What to do →
Print only the lines from the one with "Nieuwe nettarieven" through the end of the data, exactly, and please omit pictures.

___ Supplied material

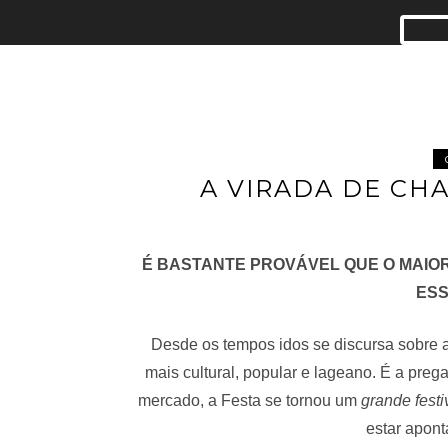
A VIRADA DE CH
É BASTANTE PROVÁVEL QUE O MAIOR
ESS
Desde os tempos idos se discursa sobre 
mais cultural, popular e lageano. É a pre
mercado, a Festa se tornou um
grande festi
estar apon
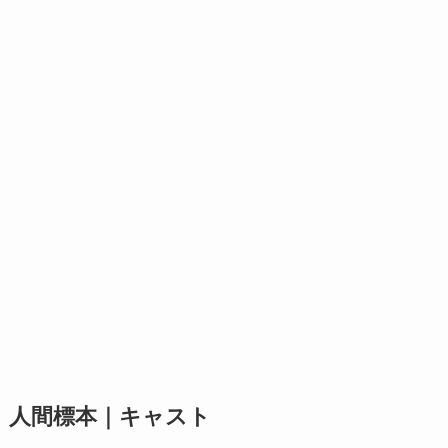
人間標本｜キャスト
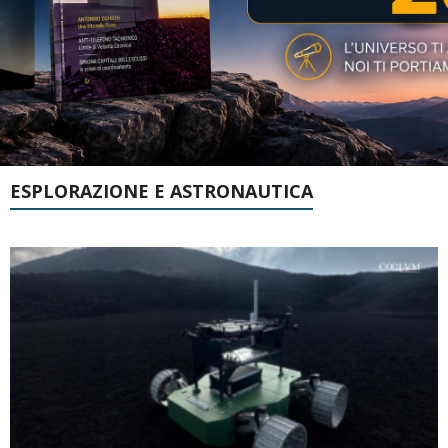
ESPLORAZIONE E ASTRONAUTICA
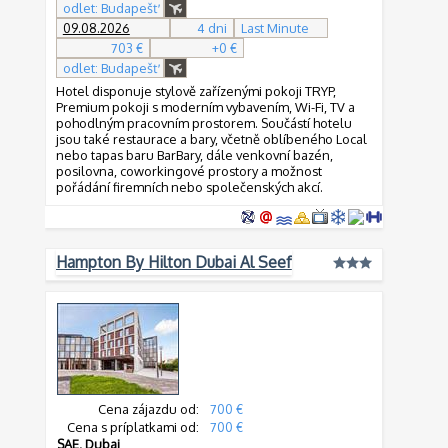
odlet: Budapešť
09.08.2026
4 dni
Last Minute
703 €
+0 €
odlet: Budapešť
Hotel disponuje stylově zařízenými pokoji TRYP,
Premium pokoji s moderním vybavením, Wi-Fi, TV a
pohodlným pracovním prostorem. Součástí hotelu
jsou také restaurace a bary, včetně oblíbeného Local
nebo tapas baru BarBary, dále venkovní bazén,
posilovna, coworkingové prostory a možnost
pořádání firemních nebo společenských akcí.
Hampton By Hilton Dubai Al Seef
Cena zájazdu od:
700 €
Cena s príplatkami od:
700 €
SAE
,
Dubaj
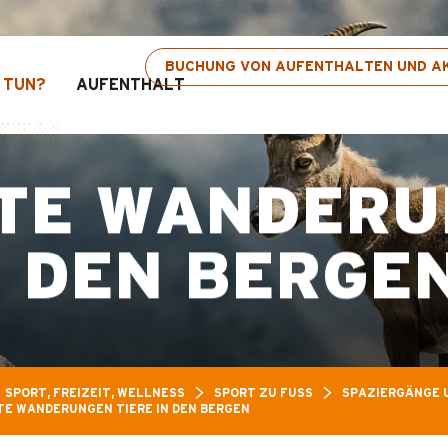
Freizeitpass: Bis zu 30 % Rabatt auf ausgewählt
BUCHUNG VON AUFENTHALTEN UND AK
 TUN?
AUFENTHALT
TE WANDERU
N DEN BERGE
SPORT, FREIZEIT, WELLNESS
SPORT ZU FUSS
SPAZIERGÄNGE 
E WANDERUNGEN TIERE IN DEN BERGEN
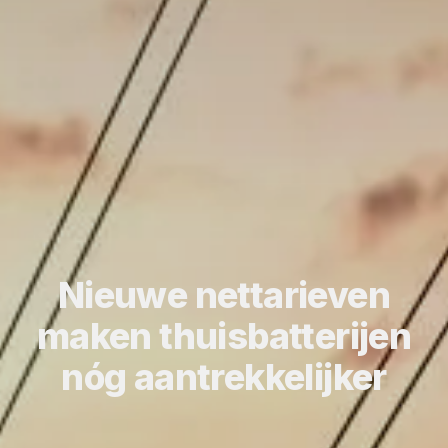
Nieuwe nettarieven
maken thuisbatterijen
nóg aantrekkelijker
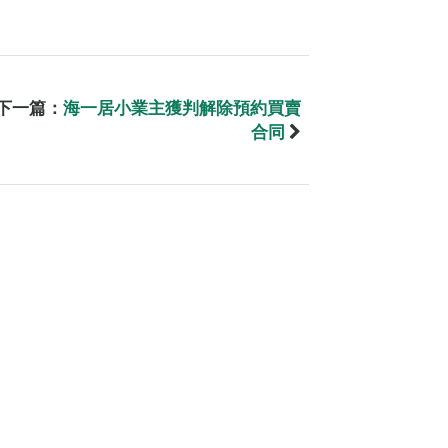
下一篇：
海一居小業主獲判解除預約買賣
合同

______

Solution to the problem →
Nieuwe nettarieven
maken thuisbatterijen
nóg aantrekkelijker
下一篇：
海一居小業主獲判解除預約買賣
合同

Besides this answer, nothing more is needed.